Suddenly, as I travelled around Cambodia, my favourite place that I had been to in Asia, the urge to go to India was overwhelming.
Reading Shantaram, I felt as though I had found a book that was written just for me. The only thing I could compare it to was when I first read Are You There God, it’s Me Margaret? at the angst-ridden age of 12, and was amazed that books could be so honest.
I vividly remember sitting in an old wicker chair on the wide stone balcony that wrapped around our accommodation in Sihanoukville, Cambodia. My feet resting up on the hard and cool grey balcony railing, Shantaram pressing its weight gently onto my thighs as my neck tilted towards it like a swan dipping for food in a slow-moving canal. The sound of the relentless rain barely registering in my mind as I smiled to myself and savoured Robert’s artistic way with words. It rained for most of our time there, which made it acceptable to spend my days sitting on that balcony, my mind a million miles away, as the rain beat down on the beach below.
I consumed it with a fierce hunger and the smiling relief that a book-lover feels when holding a sufficiently large book in their hands. Knowing that you are free to binge-read in the knowledge that there is no danger of finishing the book in one night is a luxury, but, at the same time, you know that no matter how long it is, soon the last page would come.
It’s funny, but the way I felt reading Shantaram was exactly how I felt when I was finally in India; euphoric and joyful, yet with an unshakable feeling of horror at the knowledge that soon I would have to leave this place, and leave my heart and some of my soul behind.
It felt like it took me forever to get there.

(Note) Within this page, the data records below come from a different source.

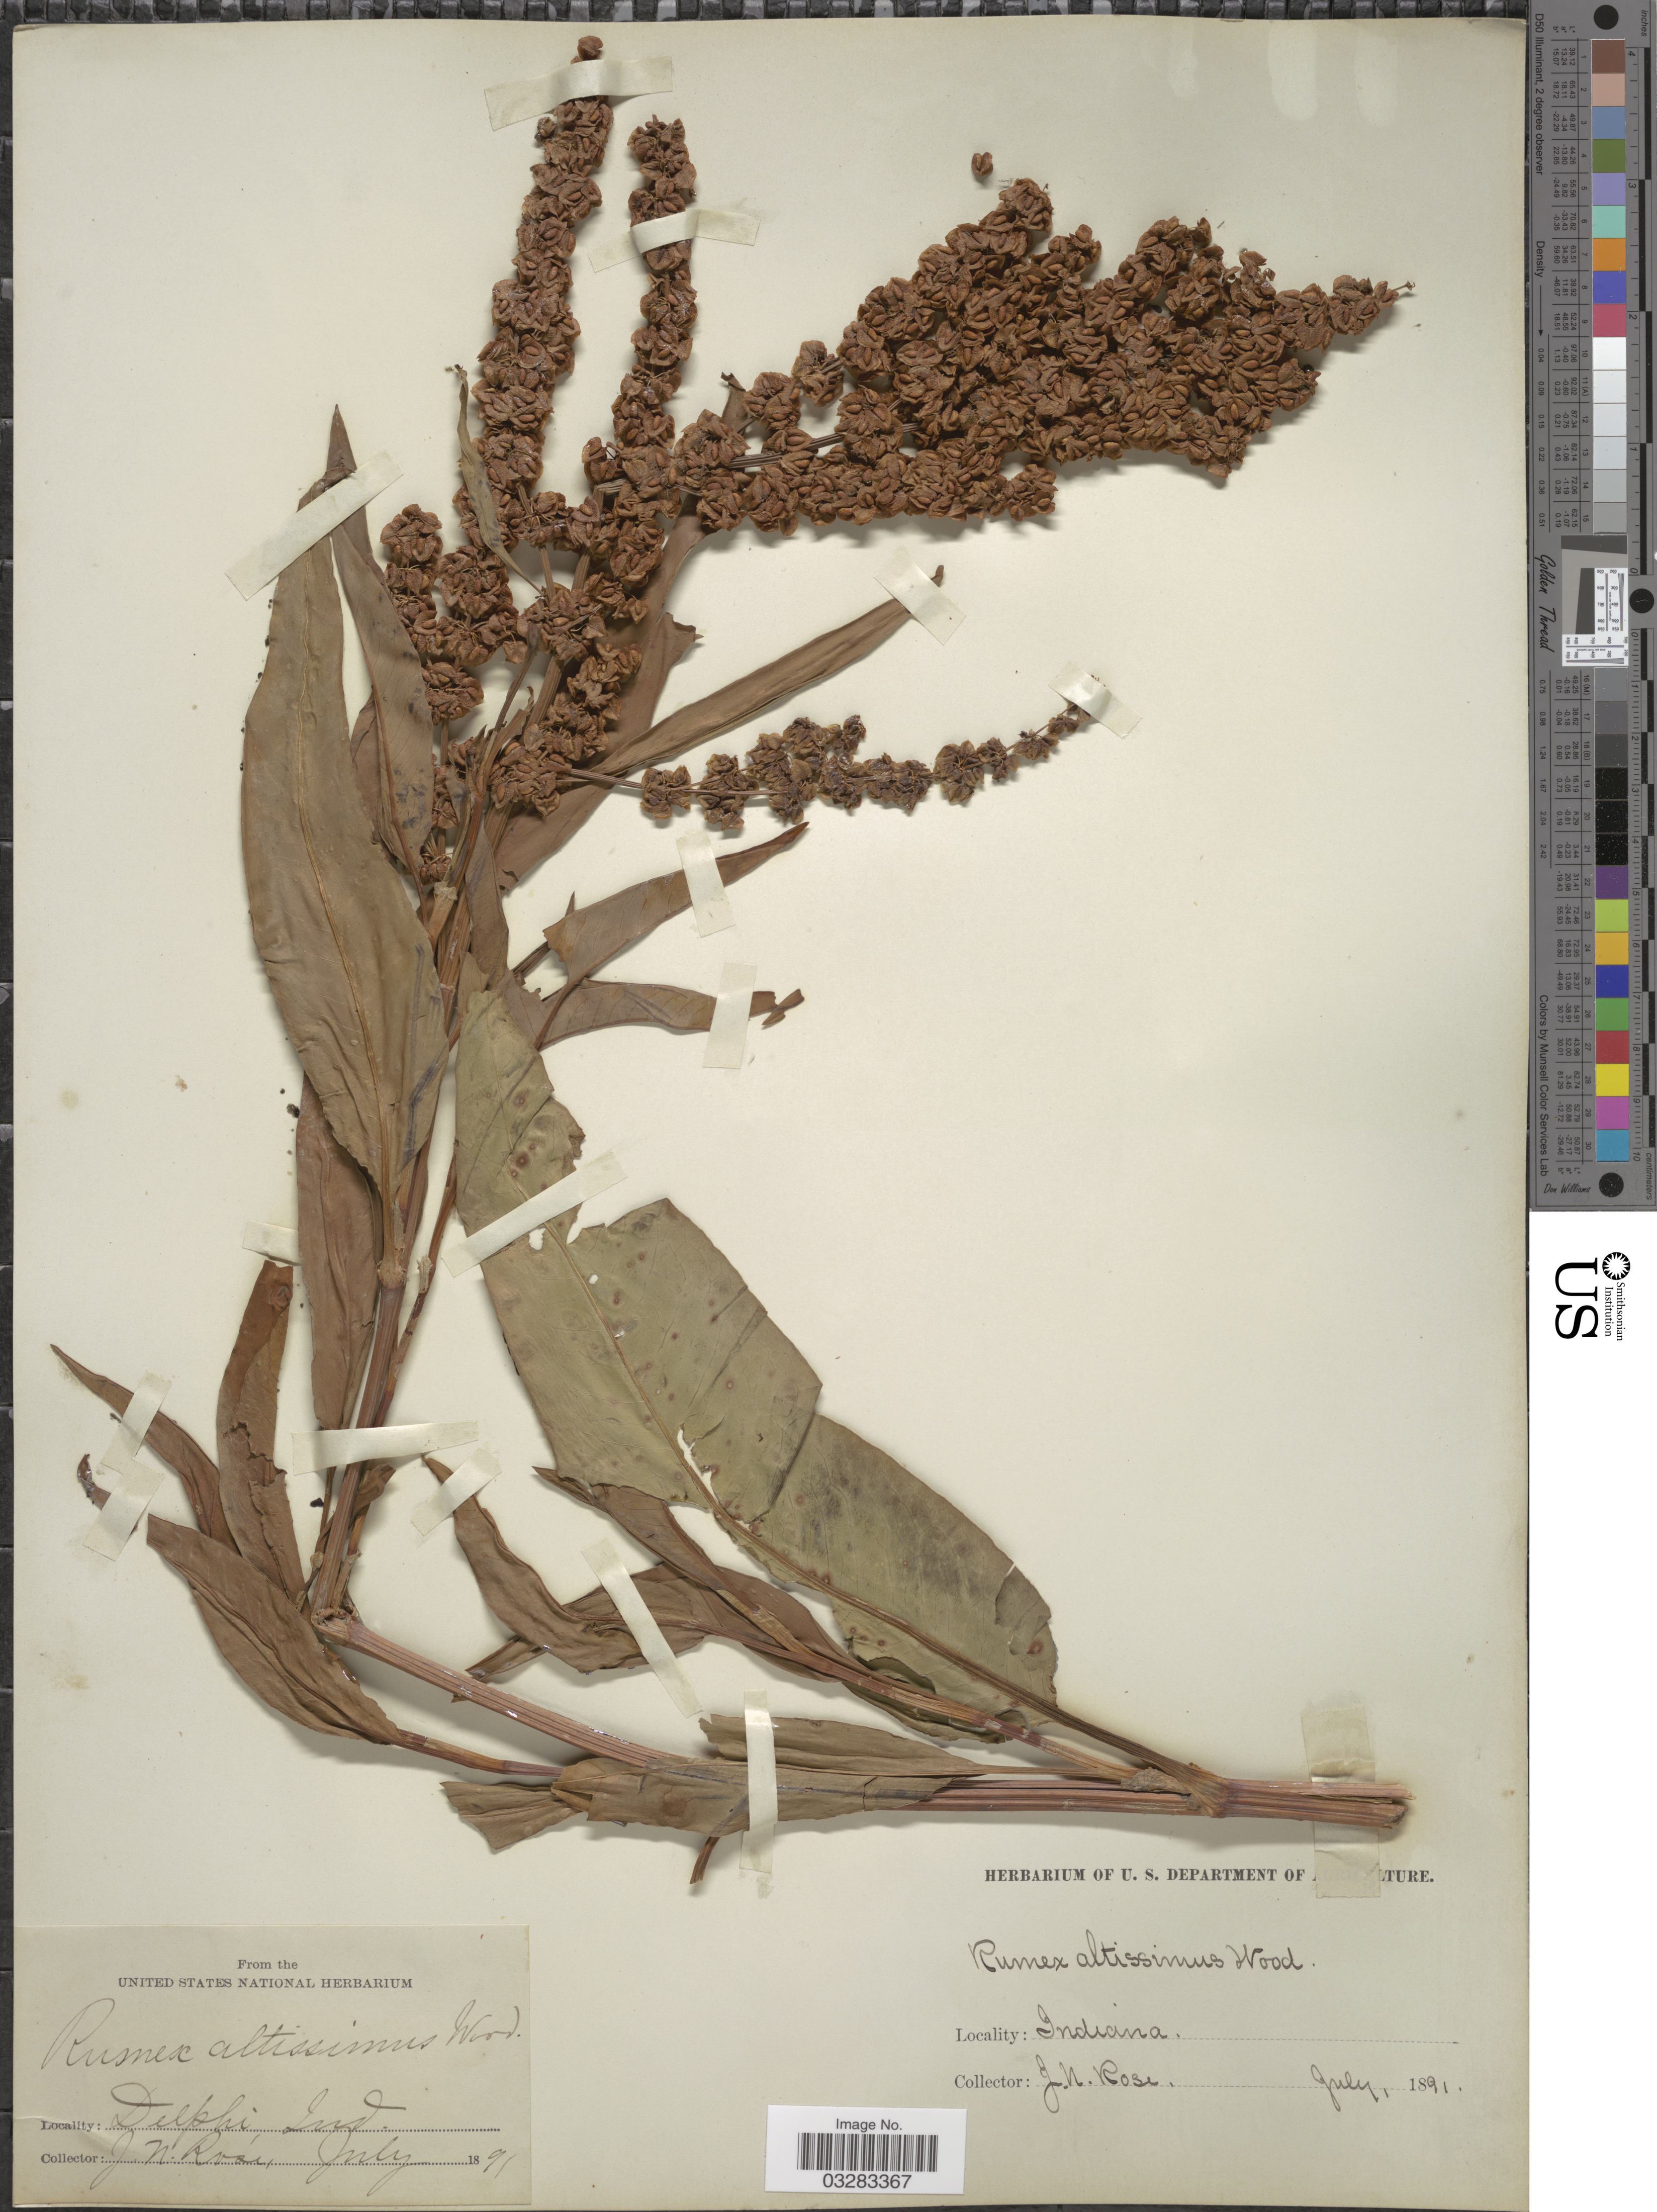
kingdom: Plantae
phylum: Tracheophyta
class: Magnoliopsida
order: Caryophyllales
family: Polygonaceae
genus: Rumex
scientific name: Rumex altissimus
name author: Alph. Wood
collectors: J. N. Rose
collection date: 1891-07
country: United States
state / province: Indiana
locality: Delphi.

As I waited impatiently for India, I watched Slumdog Millionaire with a racing heart. The colour and life flashed before my eyes, my imagination was realised on the screen. I went to see the Best Exotic Marigold on my own one night, in the sleepy town of Keri Keri, New Zealand, as I simply couldn’t wait one more night for my friends to come with me. As the beauty of Jaipur played out on the screen, I felt both delight and a tear in my eye as I longed to be there.
It took three years after opening that first page of Shantaram. Three years of feeling a flutter of panic every time I thought of India. Three years of fearing that I would never get there, and that I was missing out on so much by being everywhere else. New Zealand and Australia at times seemed so hideous in comparison to the magic that was India.
Three years after falling in love with a place I had never been to, finally, finally, it was my time to be there.